Elle apparaît au Moyen Âge et trouve son origine, vers le milieu du XIIIe siècle, dans l'établissement du tribunal de la connétablie, une juridiction « de robe courte » associant police et justice. Commandant en chef de l'armée royale, le connétable exerce sa juridiction sur les hommes d'armes qui lui sont subordonnés.
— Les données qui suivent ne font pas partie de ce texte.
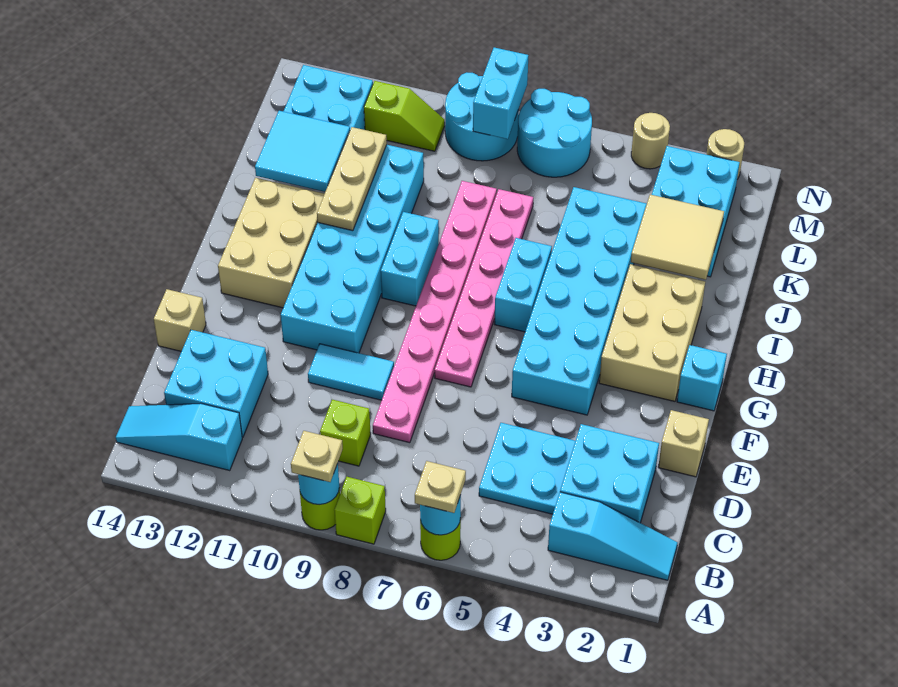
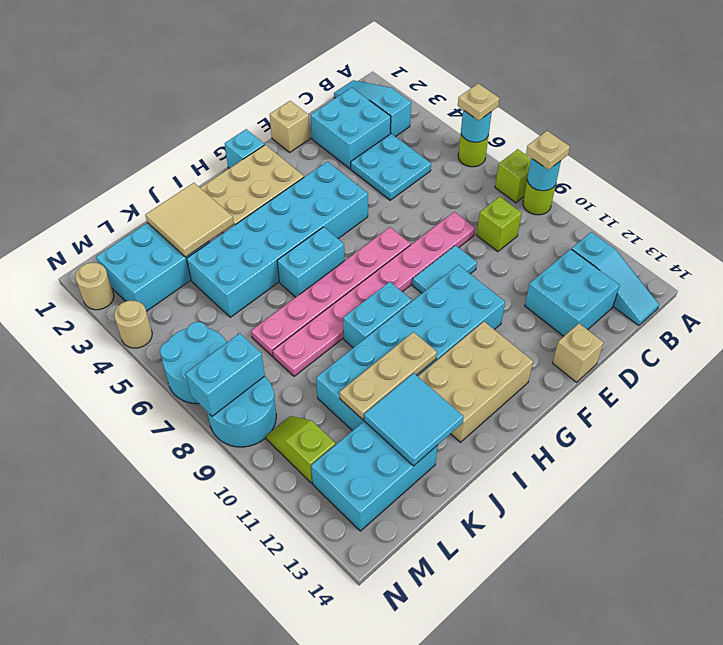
cyan 1x2 tile [308,344,394,400] -> cyan 1x2 tile turned to [412,245,477,293]

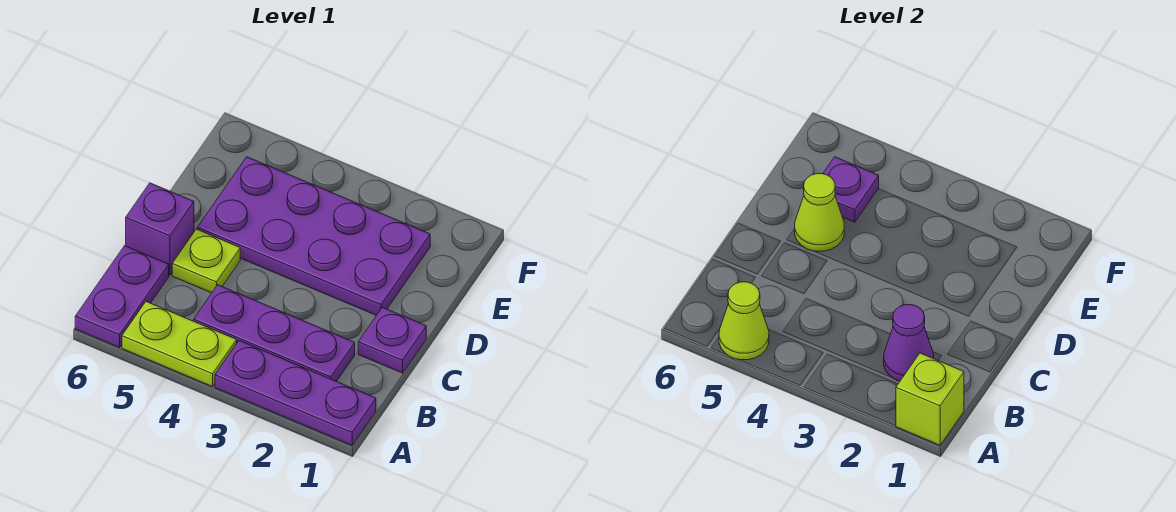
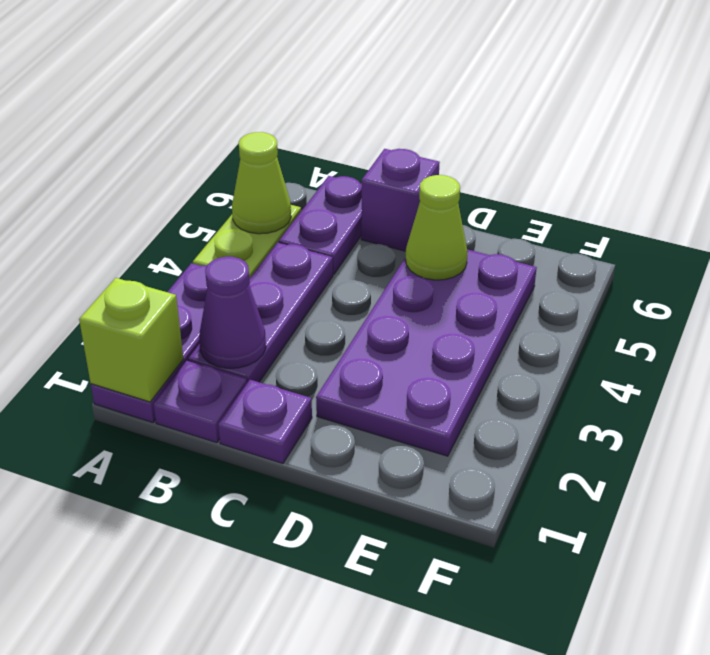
purple 1x2 plate [75,246,169,347] -> purple 1x2 plate turned to [279,176,362,274]
lime 1x1 plate [172,229,240,293] -> none
purple 1x1 plate [823,157,879,222] -> purple 1x1 plate moved to [154,361,247,443]

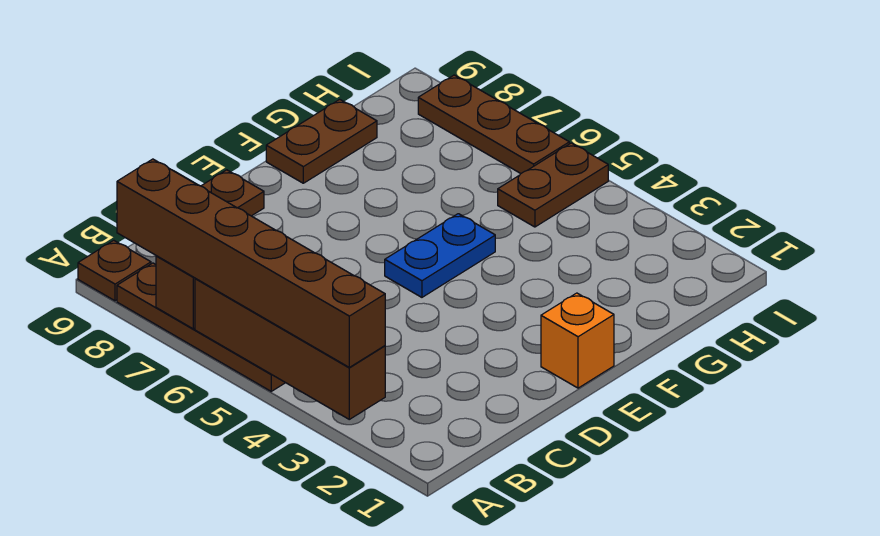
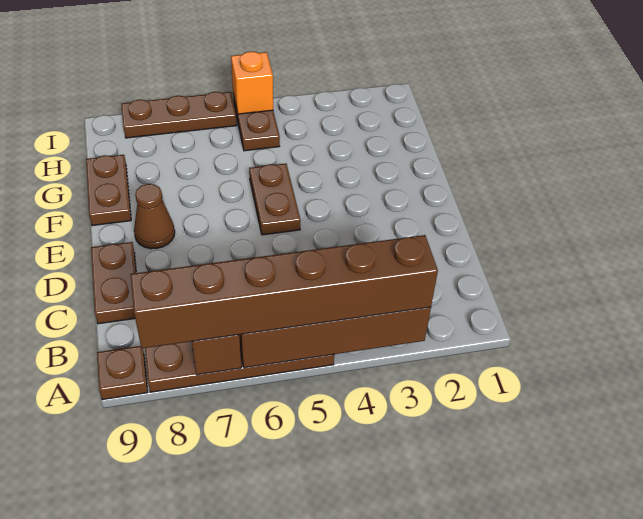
orange 1x1 brick [541,293,614,388] -> orange 1x1 brick moved to [231,52,273,114]
blue 1x2 plate [385,214,495,297] -> brown 1x2 plate [249,163,300,235]
none -> brown 1x1 cone [134,184,175,249]

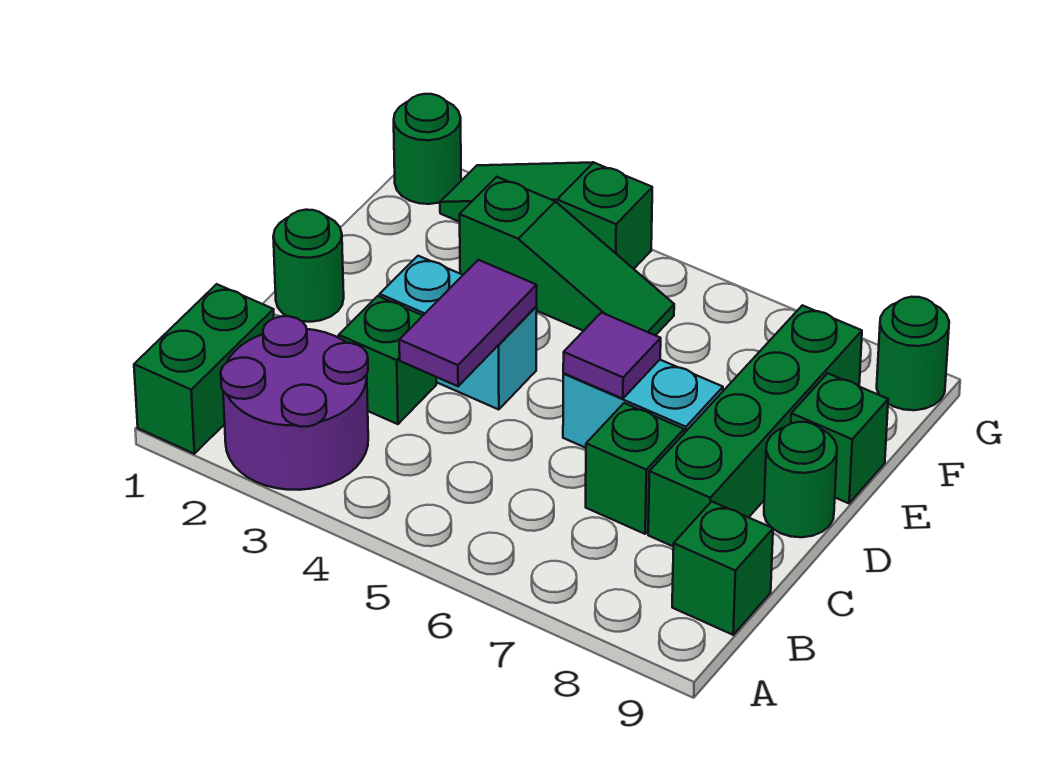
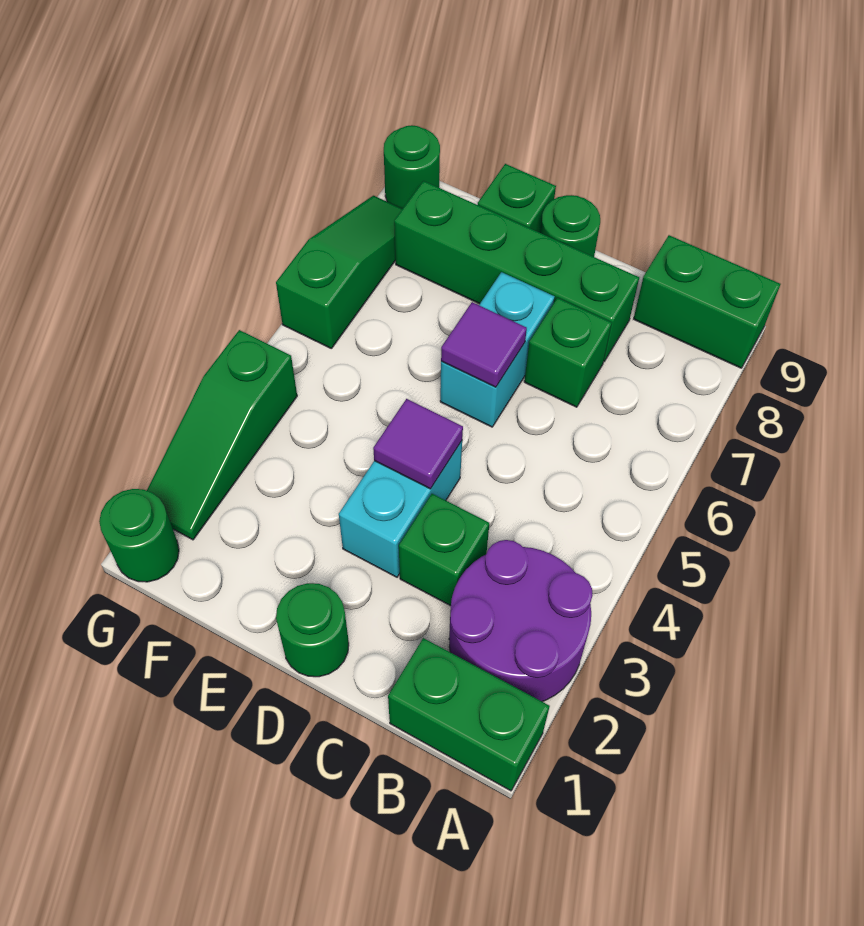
green 1x1 brick [672,501,773,635] -> green 1x2 brick [634,235,780,368]
purple 1x2 tile [399,260,537,386] -> purple 1x1 tile [373,399,463,489]
green 1x3 slope [460,177,674,335] -> green 1x3 slope moved to [276,196,402,348]

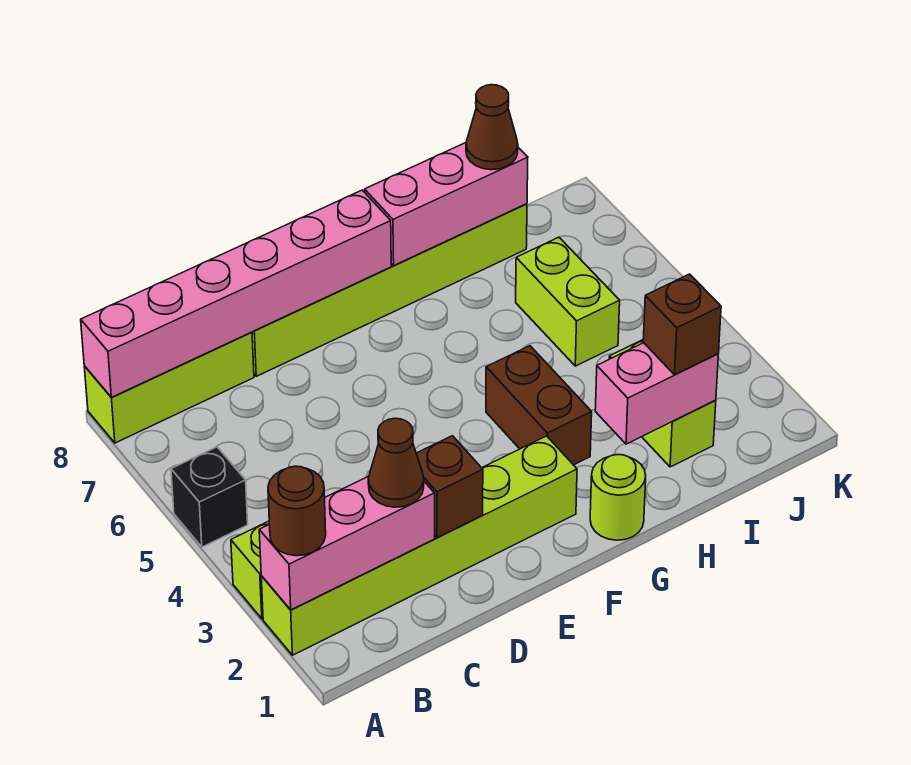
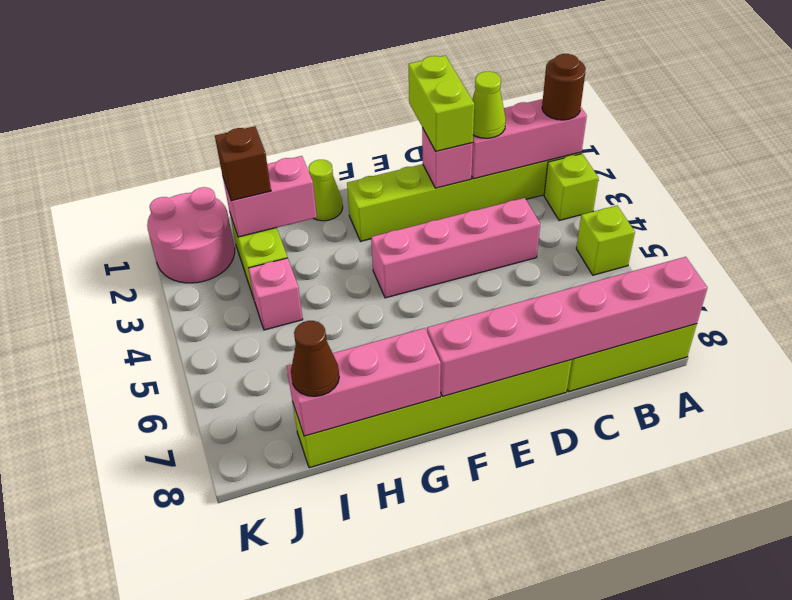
black 1x1 brick [171,447,248,547] -> lime 1x1 brick [576,206,635,275]
brown 1x1 cone [368,418,424,507] -> lime 1x1 cone [472,71,506,138]
none -> pink 1x4 brick [371,198,540,298]
brown 1x1 brick [416,436,483,538] -> pink 1x1 brick [422,128,473,188]
lime 1x1 round brick [590,455,646,540] -> lime 1x1 cone [308,160,343,221]
brown 1x2 brick [486,346,592,465] -> none
none -> pink 1x1 brick [248,258,303,330]
lime 1x2 brick [516,237,620,366] -> lime 1x2 brick moved to [409,56,474,151]
none -> pink 2x2 round brick [147,187,235,283]

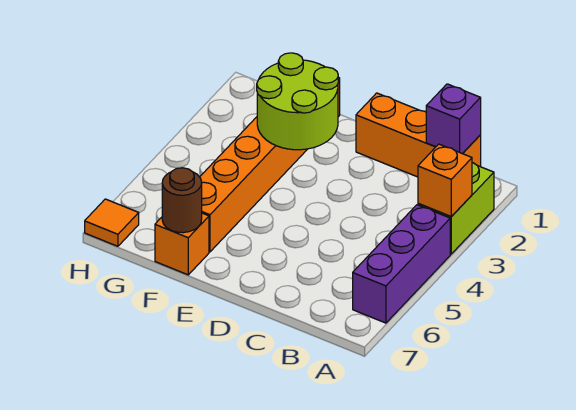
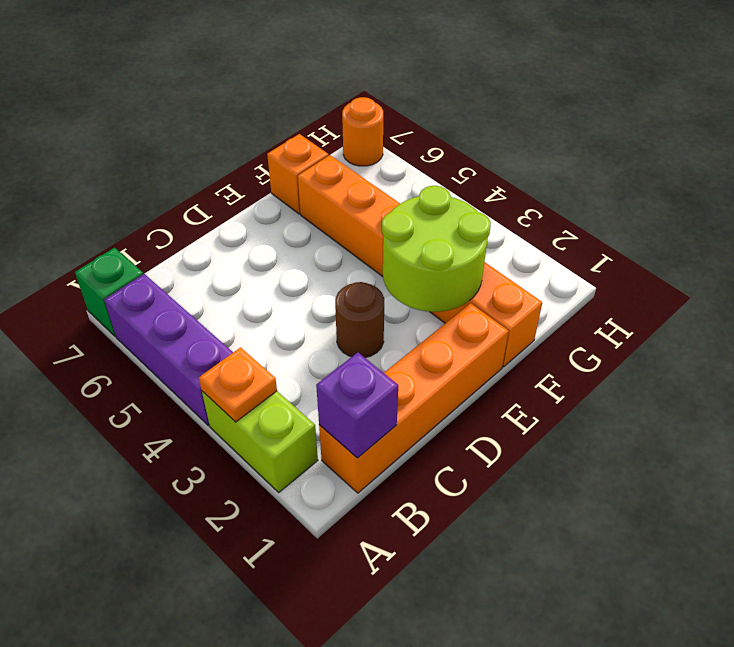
orange 1x1 brick [418,144,472,217] -> orange 1x1 plate [199,348,277,422]
none -> green 1x1 brick [75,248,143,336]
orange 1x3 brick [356,93,481,177] -> orange 1x4 brick [319,303,509,493]
brown 1x1 round brick [162,168,202,233] -> brown 1x1 round brick moved to [335,282,384,358]
orange 1x1 tile [85,199,139,246] -> orange 1x1 round brick [342,97,383,166]

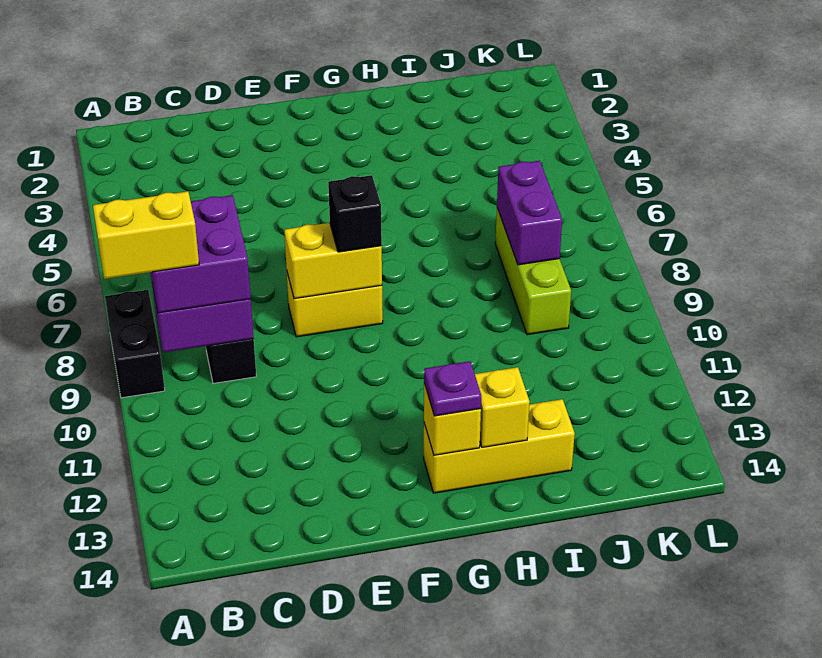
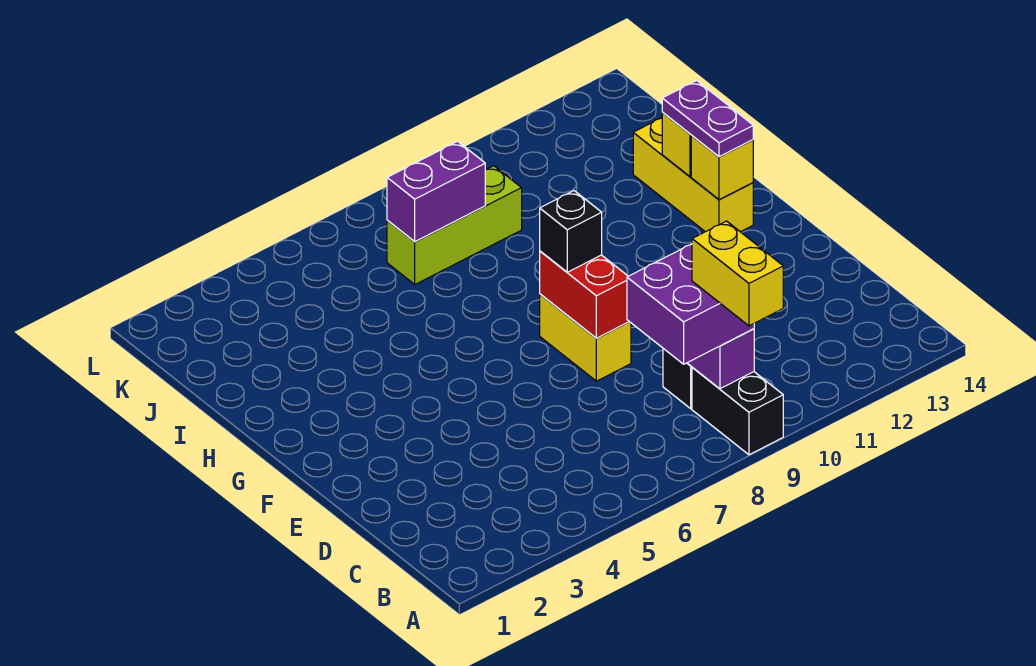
black 1x2 brick [105,290,165,398] -> black 1x2 brick turned to [692,368,783,455]
yellow 1x2 brick [284,223,382,299] -> red 1x2 brick [540,251,629,338]
purple 1x1 plate [424,361,481,416] -> purple 1x2 plate [662,81,753,157]

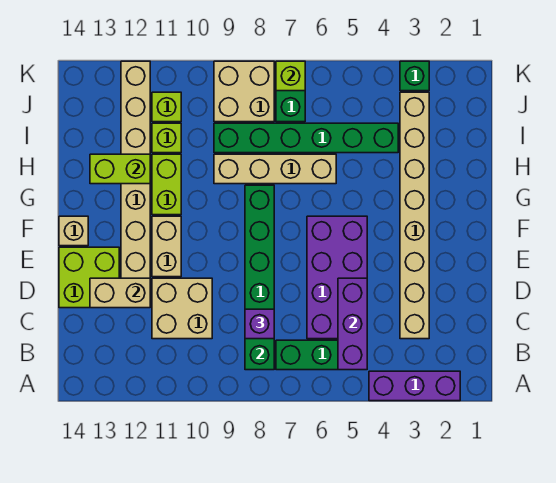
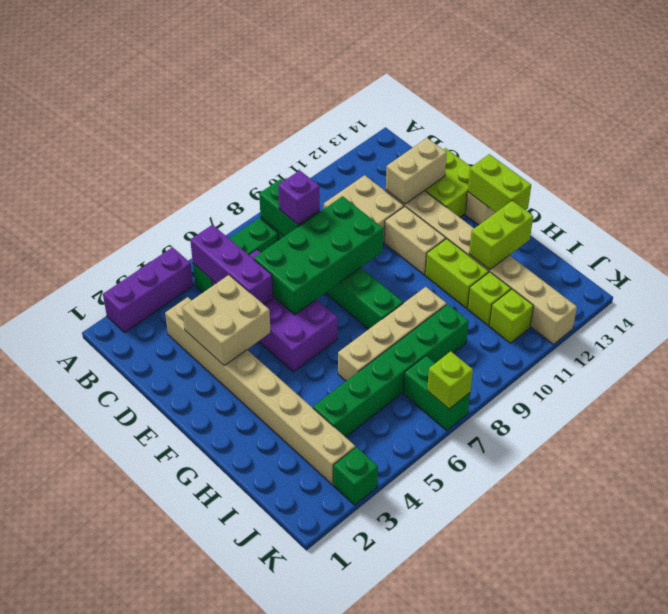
none -> green 2x4 brick [254,196,383,315]
none -> lime 1x2 brick [468,154,531,213]
tan 2x2 brick [214,61,274,122] -> tan 2x2 brick moved to [182,275,271,366]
Cependant, accaparé par la conduite des opérations militaires, il délègue ses attributions judiciaires à certains de ses officiers et de ses maréchaux, avant la création de prévôts provinciaux ou de prévôts des maréchaux, chargés de rechercher les délinquants militaires et de les livrer au tribunal de la connétablie. Toutefois, à partir du règne de François Ier, apparaissent des brigades d'archers de la maréchaussée, installées dans les petites villes et les bourgs du royaume ; elles sont intégrées au sein de compagnies aux ordres du prévôt des maréchaux de la province. De 1555 à 1661, plusieurs ordonnances précisent les tâches de cette maréchaussée : outre sa fonction de police militaire, elle est chargée de la sécurité des routes et du « plat pays », c'est-à-dire des campagnes. Les flagrants délits et les « cas prévôtaux » (rixes, meurtres et vols à main armée) sont alors du ressort des tribunaux du prévôt des maréchaux.